Сабуров сидел рядом с Ремизовым, напротив Проценко, и внимательно наблюдал за генералом. Он знал Проценко давно и хорошо и сейчас несколько раз заметил, что Проценко начинает фразу так, словно хочет сказать что-то важное, но посредине останавливается и переводит разговор на другое. Сабурову показалось, что Проценко очень хочется сказать что-то известное только ему одному и он с трудом сдерживает себя.
Когда пришла пора расходиться, Проценко еще раз обвел взглядом сидевших за столом.
«Вот сидит Ремизов, – думал он, – до него полком командовал Попов, – его нет, до Попова – Бабченко, – его тоже нет. Вот сидит Анненский, он, может быть, и слабоват немножко для командира полка, пока еще слабоват, но зато он прошел всю школу осады, и полк его прошел, и все-таки он может командовать. Вот сидит Сабуров, сидит и не знает о себе того, что, если, не дай бог, убьют или ранят Ремизова, или Анненского, или командира восемьдесят девятого полка Огурцова, то он, Проценко, если сам к тому времени будет жив, назначит Сабурова командиром полка. И все эти люди кругом не знают, какая судьба им выпадет на войне, чем они будут еще командовать, где будут сражаться и под стенами каких городов найдут свою смерть, если найдут ее».
И Проценко, который уже давно, каждодневно и беспрерывно, был по уши занят делами, хлопотами, сводками и донесениями – всей повседневностью войны, увидев сейчас вместе всех этих собравшихся за столом усталых людей, своих командиров, вдруг впервые, словно взглянув на них со стороны, почувствовал что-то волнующее, что заставляет холодеть спину, от чего подкатывает ком к горлу, о чем будут потом писать в истории и чему будут завидовать не испытавшие этого потомки.
Ему захотелось сказать на прощание какие-то особенные, высокие слова, но, как это часто бывает, он не нашел их, так же как не находил их в другие, самые решительные и, быть может, самые красивые минуты своей жизни.
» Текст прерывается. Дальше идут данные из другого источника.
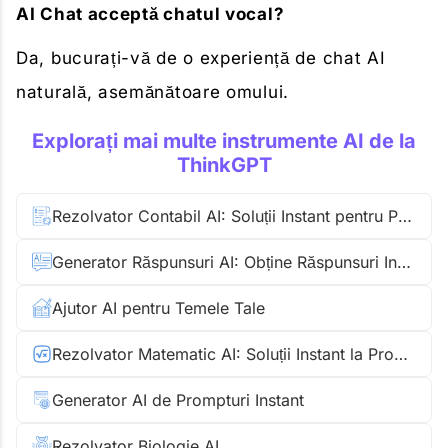
AI Chat acceptă chatul vocal?
Da, bucurați-vă de o experiență de chat AI
naturală, asemănătoare omului.
Explorați mai multe instrumente AI de la
ThinkGPT
Rezolvator Contabil AI: Soluții Instant pentru Probleme Contabile
Generator Răspunsuri AI: Obține Răspunsuri Instant
Ajutor AI pentru Temele Tale
Rezolvator Matematic AI: Soluții Instant la Probleme de Matematică
Generator AI de Prompturi Instant
Rezolvator Biologie AI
Он просто поднялся и сказал:
– Ну что же, друзья, пора, утром – бой.
Все поднялись. Он пожал каждому руку, и один за другим все вышли. Он задержал только Сабурова.
– Присядь на минуту, Алексей Иванович. Сейчас пойдешь.
Проценко решил проверить, как поняли присутствующие то, что он хотел им сказать, и, оставшись вдвоем, спросил Сабурова:
– Ты меня понял, Алексей Иванович? Понял меня?
– Понял, товарищ генерал, – сказал Сабуров. – Очень хочется дожить до этого часа.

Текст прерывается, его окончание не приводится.